[Dataset excerpts]
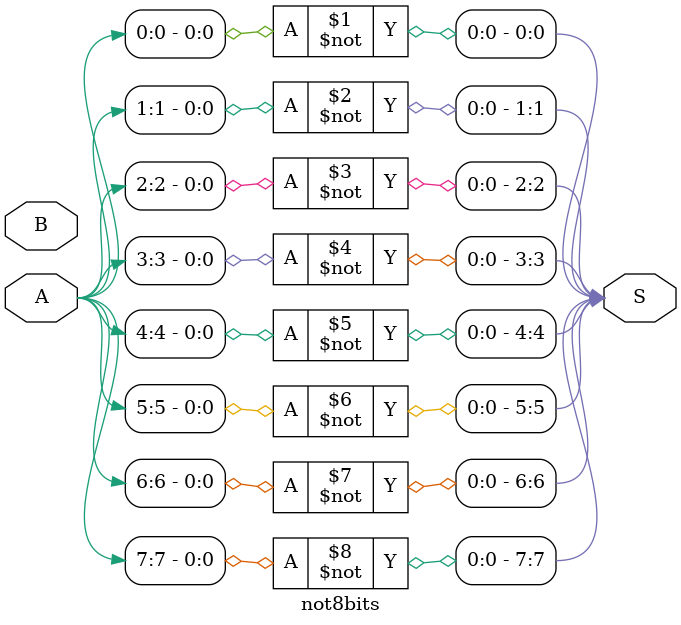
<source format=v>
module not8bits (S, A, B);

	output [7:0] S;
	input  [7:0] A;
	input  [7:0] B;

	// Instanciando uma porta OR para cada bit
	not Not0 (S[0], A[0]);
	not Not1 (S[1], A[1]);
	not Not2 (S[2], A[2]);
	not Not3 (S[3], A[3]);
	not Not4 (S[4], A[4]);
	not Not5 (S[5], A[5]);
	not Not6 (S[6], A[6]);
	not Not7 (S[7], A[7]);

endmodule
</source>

WHAT YOU WILL DO: Lines from the one containing "module not8bits (S, A, B);" through the final line of the entries are the only ones to print, and each must match exactly.

SOLUTION:
module not8bits (S, A, B);

	output [7:0] S;
	input  [7:0] A;
	input  [7:0] B;

	// Instanciando uma porta OR para cada bit
	not Not0 (S[0], A[0]);
	not Not1 (S[1], A[1]);
	not Not2 (S[2], A[2]);
	not Not3 (S[3], A[3]);
	not Not4 (S[4], A[4]);
	not Not5 (S[5], A[5]);
	not Not6 (S[6], A[6]);
	not Not7 (S[7], A[7]);

endmodule
</source>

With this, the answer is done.